I attended Gartner’s 2011 PPM and IT Governance Summit last week with the Daptiv team . Here are a few insights on Gartner’s latest thinking I picked up from the conference:
- Project Management is in transition. IT Organizations have realized that not all work can and should be managed as a project. Moreover, all projects are not created equal and gone are the days of using a waterfall approach for managing all projects. This is reflected in Gartner’s latest thinking on IT work which includes a new framework that categorizes work based on the certainty of requirements and their time to value. This helps organizations choose the methodologies that best fit the type of work such as agile projects, waterfall projects, service requests, operations, etc.
- The nature of PMOs in organizations is evolving. Given how many PMOs have failed due to their perception as “Methodology Police”, PMOs in the future will be less about being the central enforcers of project and program management, governance and compliance.
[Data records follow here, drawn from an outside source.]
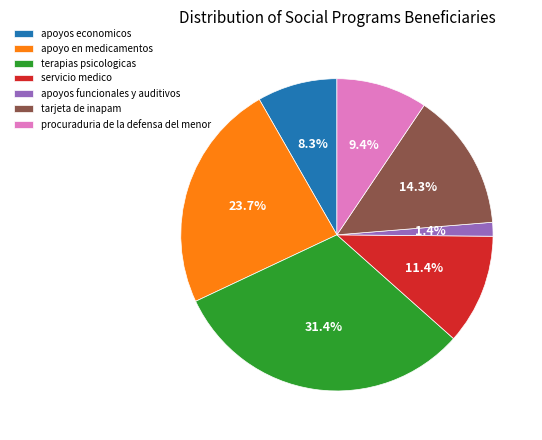

Combined, what portion of the pie is apoyo en medicamentos and servicio medico?

35.1%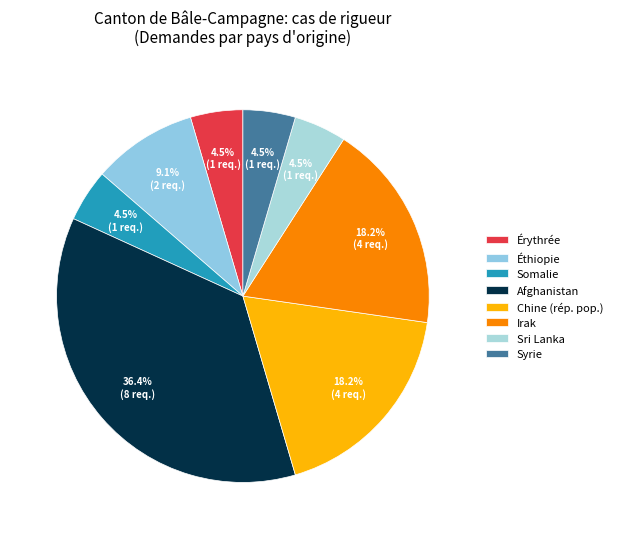

Rank the categories by value from highest to lowest.

Afghanistan, Chine (rép. pop.), Irak, Éthiopie, Érythrée, Somalie, Sri Lanka, Syrie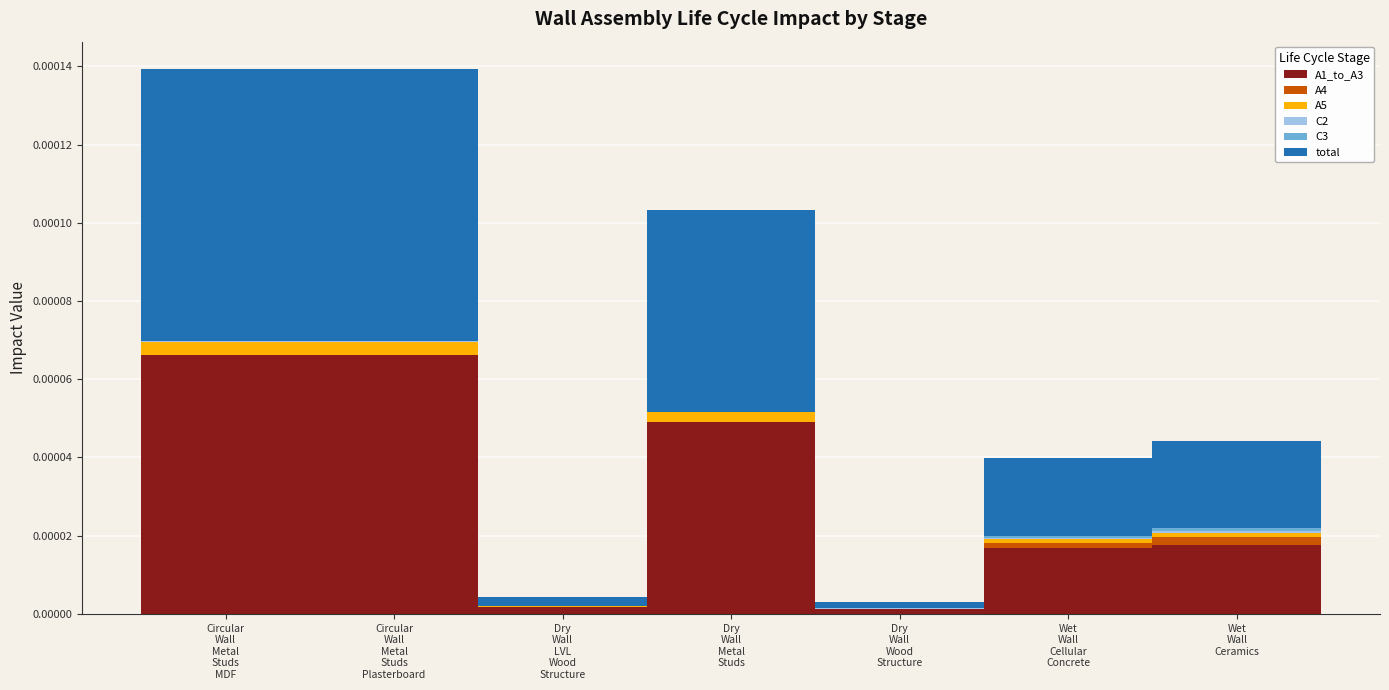

How many series are shown in this chart?

6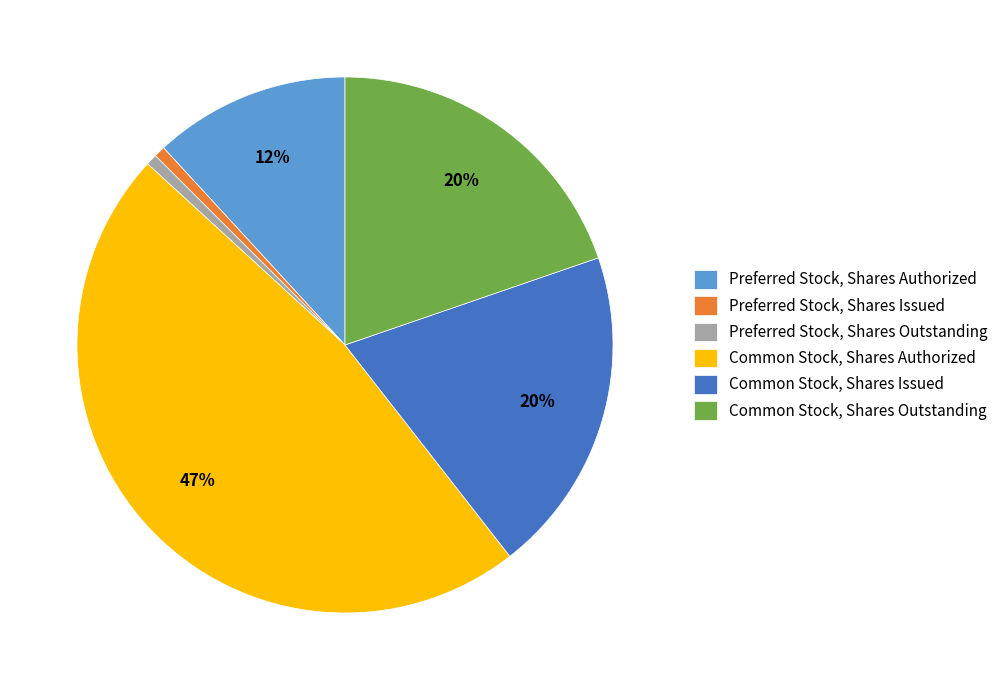

To the nearest percent, what is the average slice percentage?

17%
Instead, PMO functions are more likely to be embedded in business units and more focused on business outcomes.
- CEOs expect IT to deliver competitive advantage.As we pull out of recession and more investment funds are becoming available, innovating and taking calculated risks are the key to success. Taking a portfolio approach to IT initiatives will give companies the ability to assess risk vs. reward and make informed decisions on what initiatives best meet their portfolio and investment criteria.
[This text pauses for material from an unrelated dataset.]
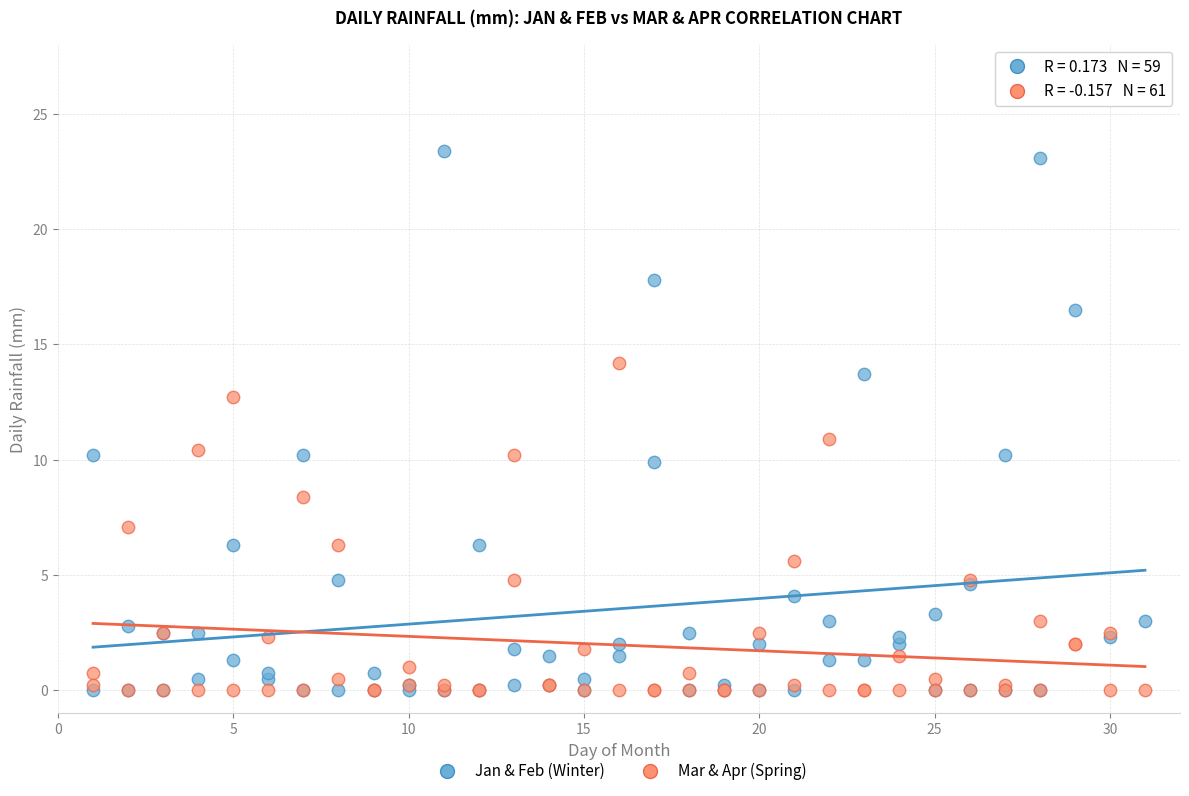

What are all the series names shown in the legend?

Jan & Feb (Winter), Mar & Apr (Spring)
- PPM is the glue that ties IT Governance, IT Service Management and Enterprise Architecture. As programs and projects are the methods for creating change, and portfolios the organizing “glue”, a PPM framework , along with well-defined processes, is the best way to tie together the practice areas of IT Governance, IT Service Management and Enterprise Architecture. PPM vendors looking to serve the IT management space must develop solutions that integrate with these areas.
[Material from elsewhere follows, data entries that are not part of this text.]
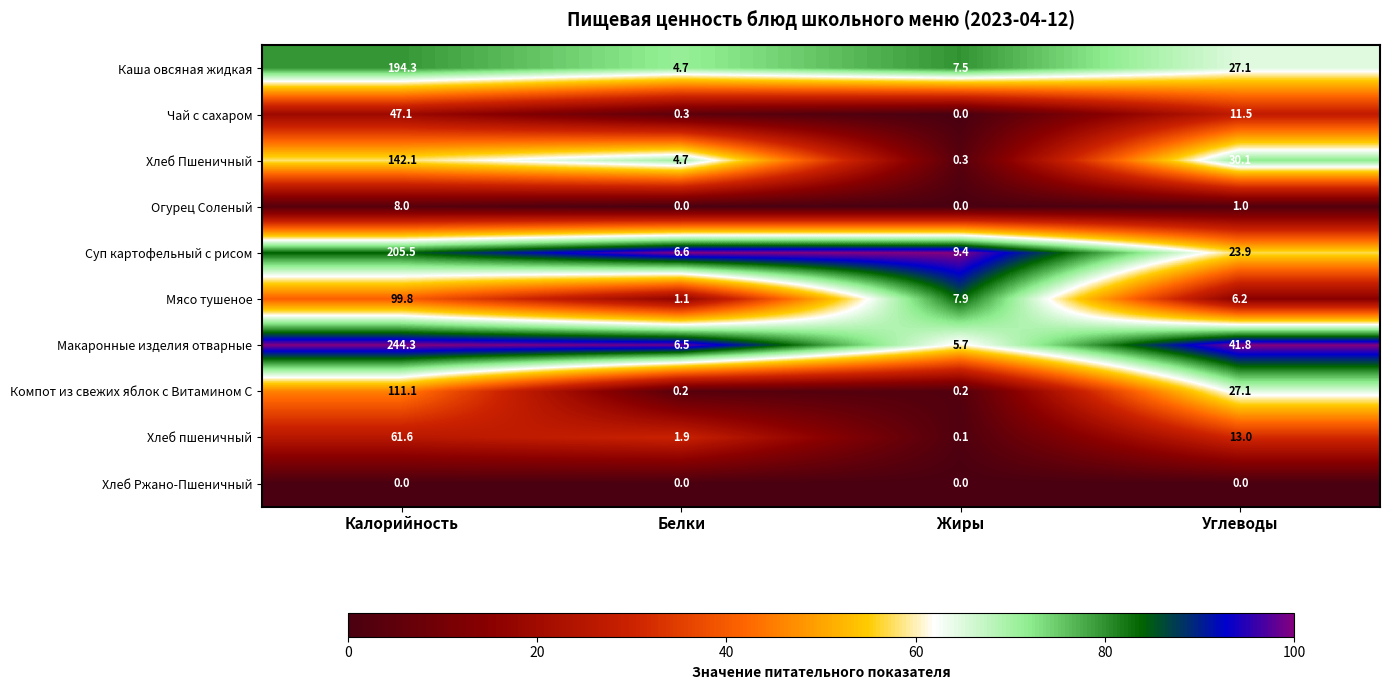

The Хлеб пшеничный series shows 30.5 at Калорийность. True or false?

False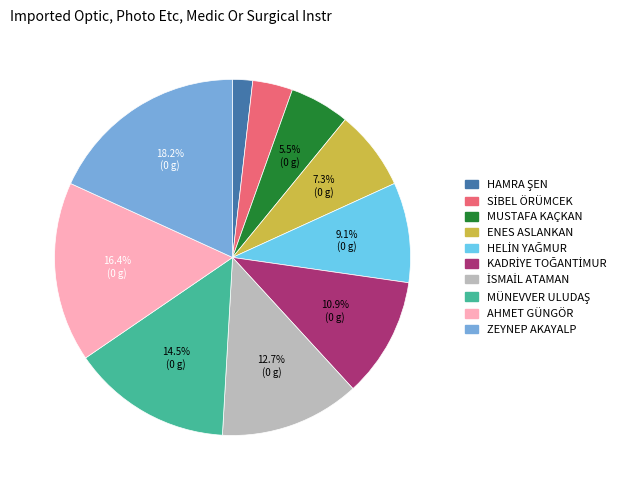

Is there a majority slice in this chart?

No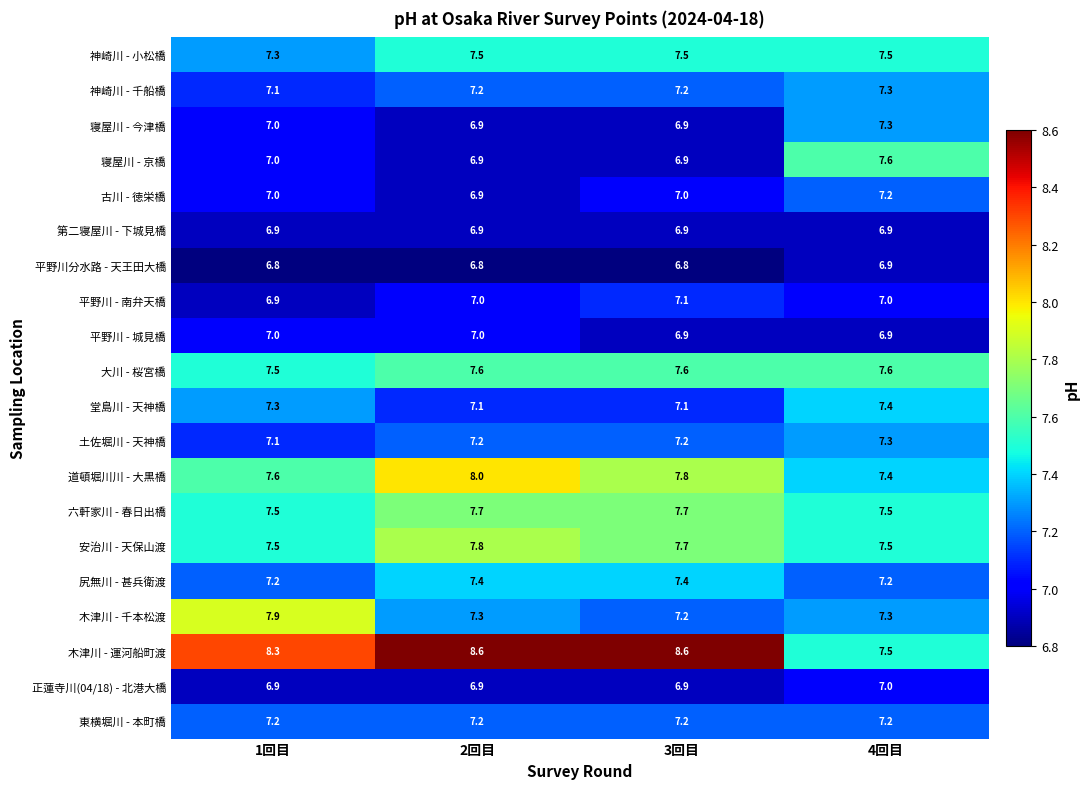

What is the sum of all 六軒家川 - 春日出橋 values?

30.4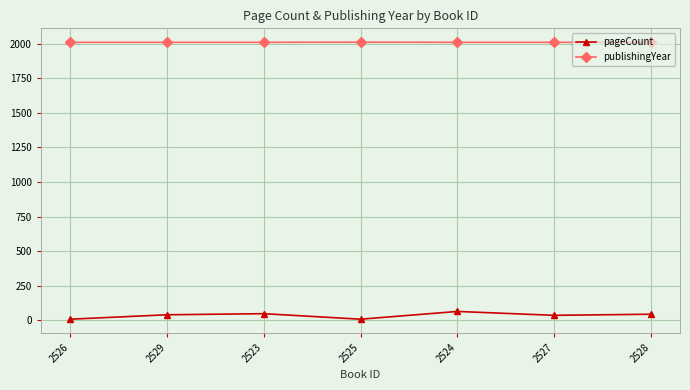

List the series in order of their peak value, highest first.

publishingYear, pageCount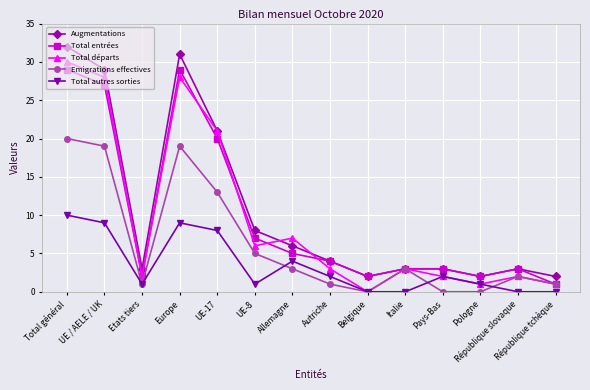

At which label is Total départs closest to 15?

UE-17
- It’s organizational alignment that makes PPM successful. Gartner re-iterated what many experienced PPM practitioners have learned: If companies don’t have their people and processes in alignment, it is very difficult to achieve success with a PPM tool. Companies looking to realize business value through PPM should not just select vendors based on the capabilities of a tool but look at the vendors based on their domain expertise and their ability to look at people and processes.